EXERCISE DETAILS:
Where a line of the data below has the string "Page", copy that line.

DATA TO USE:
##########
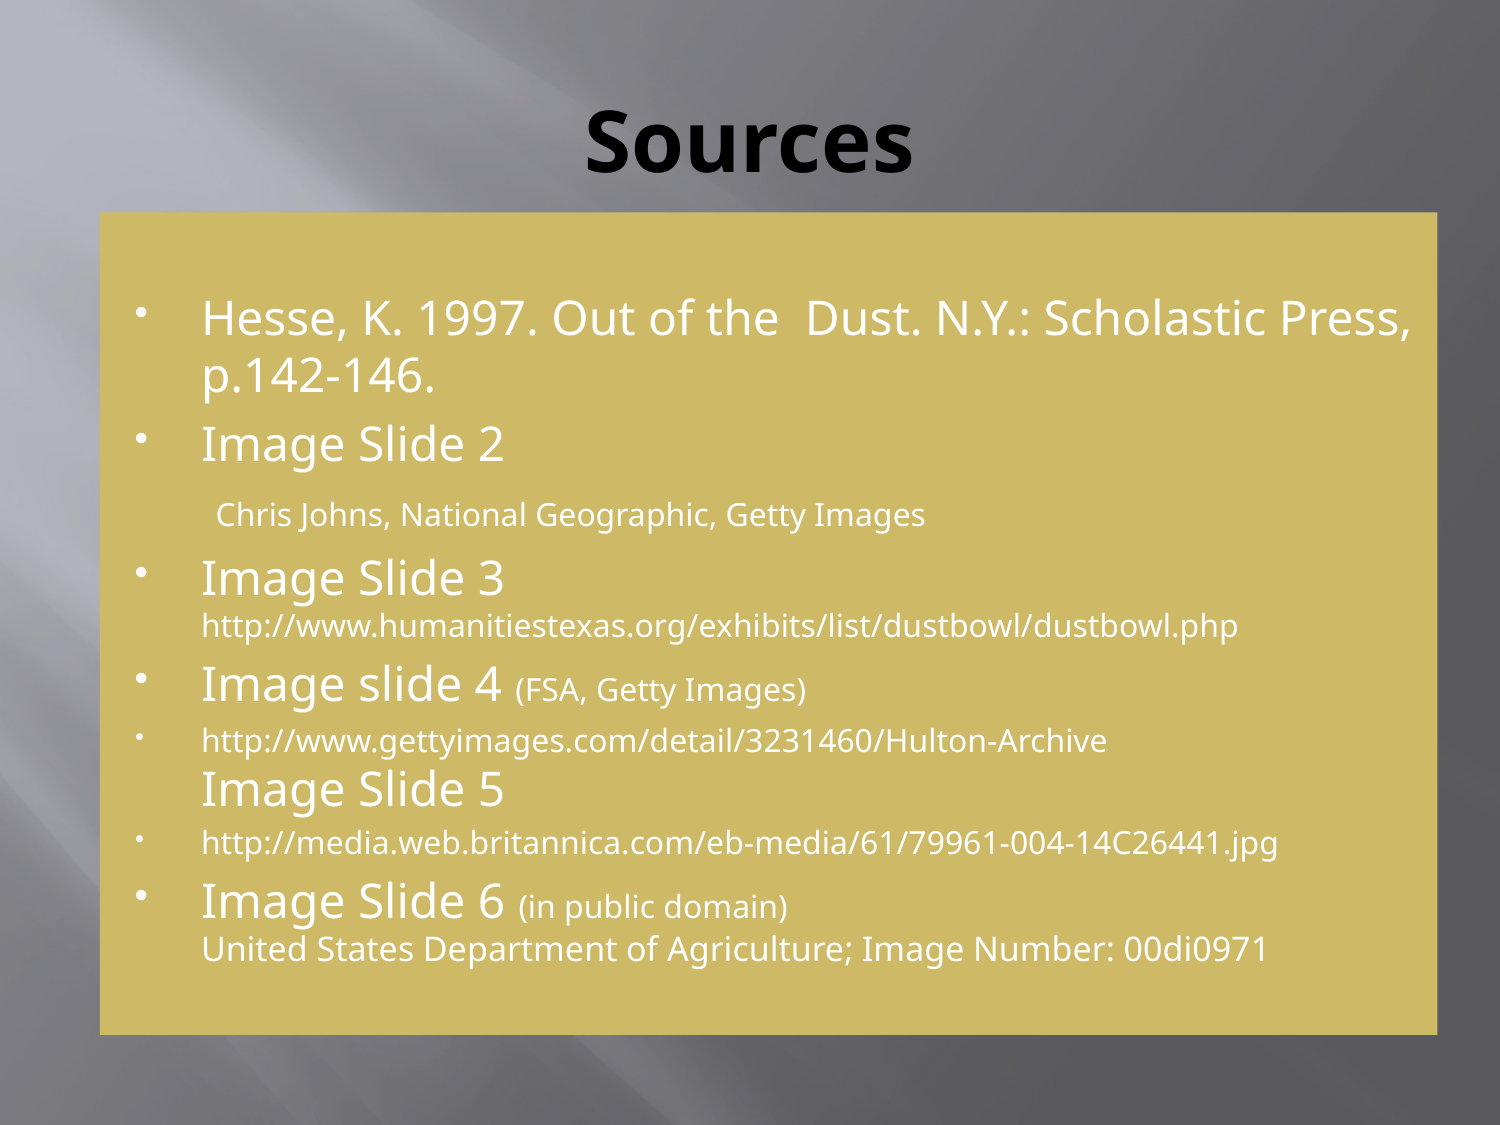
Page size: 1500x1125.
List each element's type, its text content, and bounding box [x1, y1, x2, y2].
##########
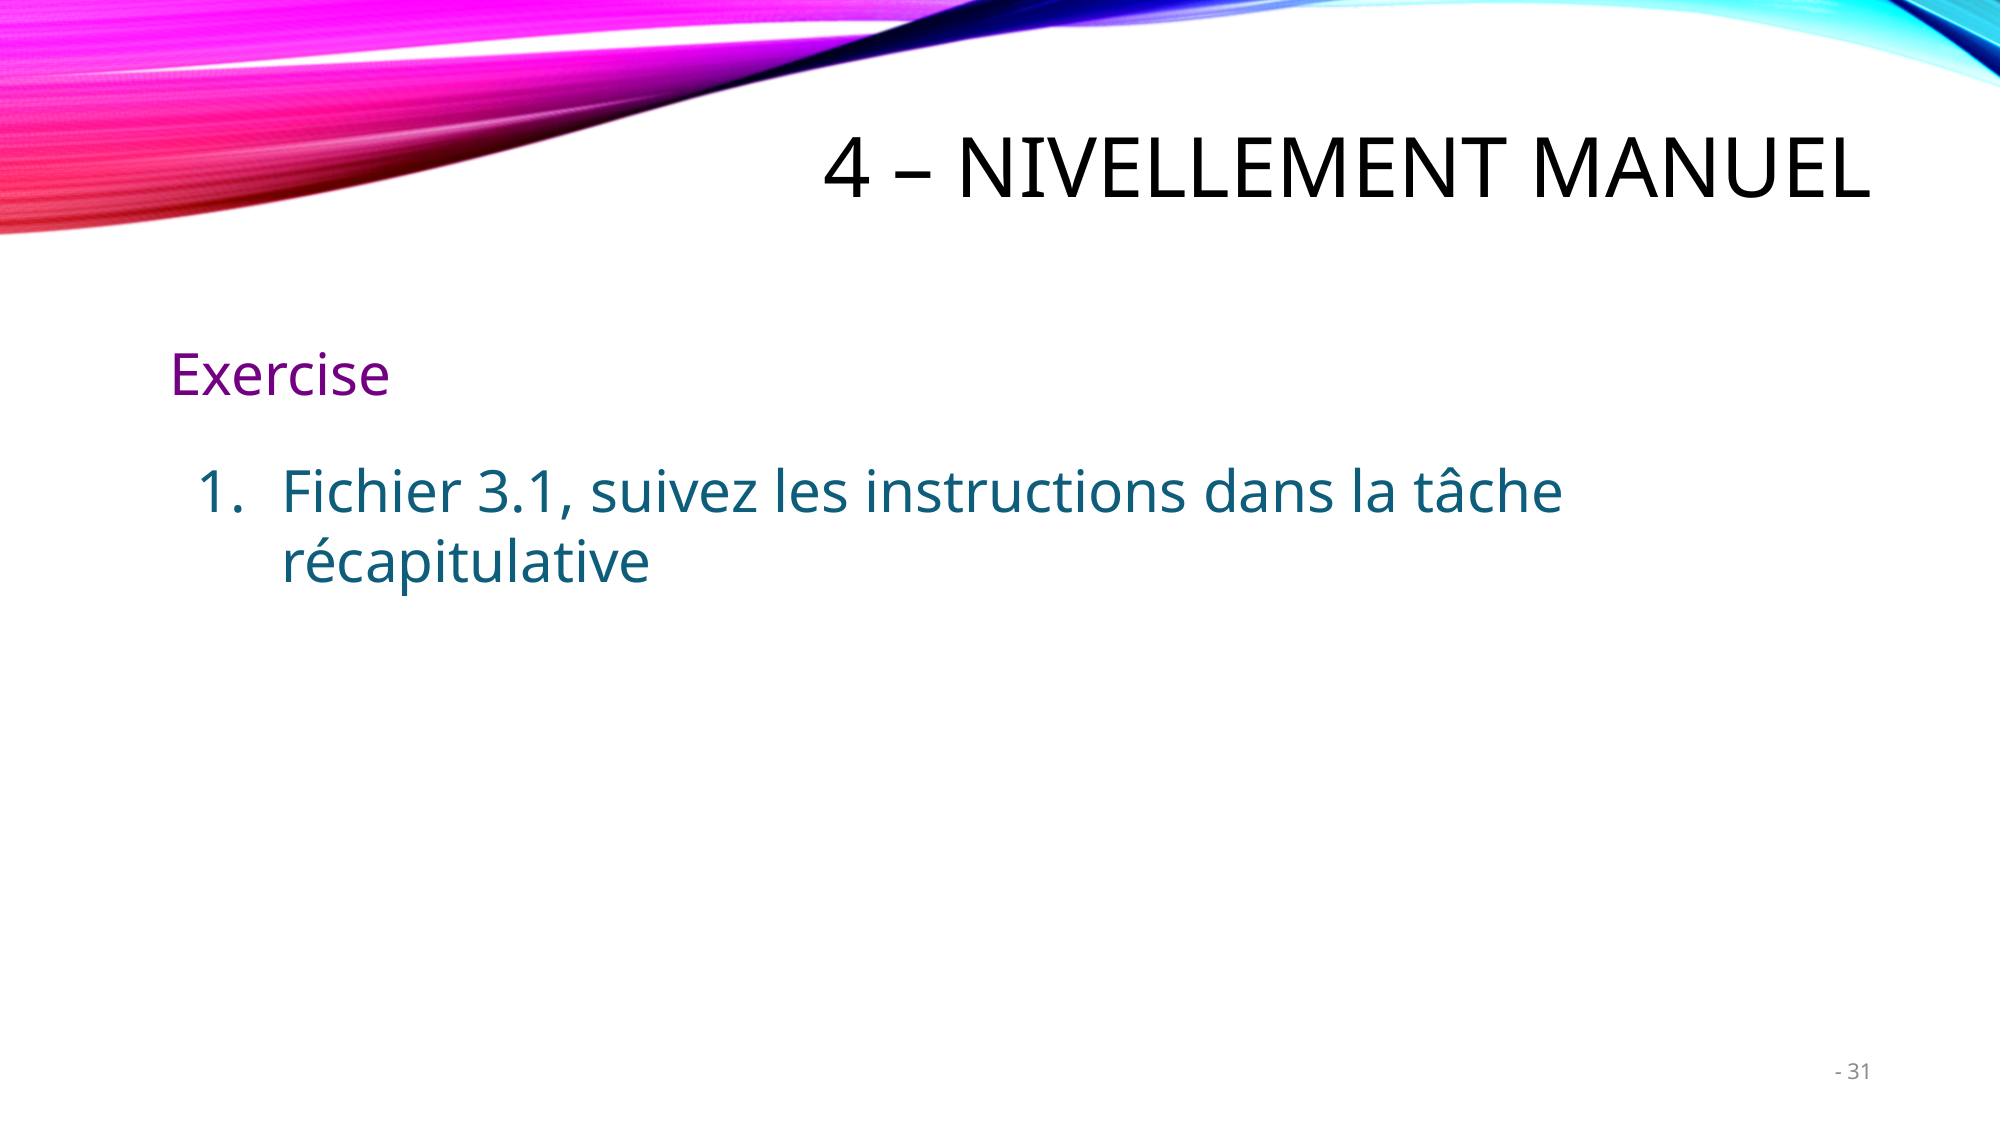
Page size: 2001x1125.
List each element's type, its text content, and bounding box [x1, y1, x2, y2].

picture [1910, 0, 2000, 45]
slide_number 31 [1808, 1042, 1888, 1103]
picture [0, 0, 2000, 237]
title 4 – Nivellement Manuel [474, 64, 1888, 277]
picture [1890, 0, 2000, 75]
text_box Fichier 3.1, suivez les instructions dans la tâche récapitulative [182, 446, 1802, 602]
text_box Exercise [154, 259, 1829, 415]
##########
EXERCISE SOLUTION:
Page size: 1500x1125.
Page size: 2001x1125.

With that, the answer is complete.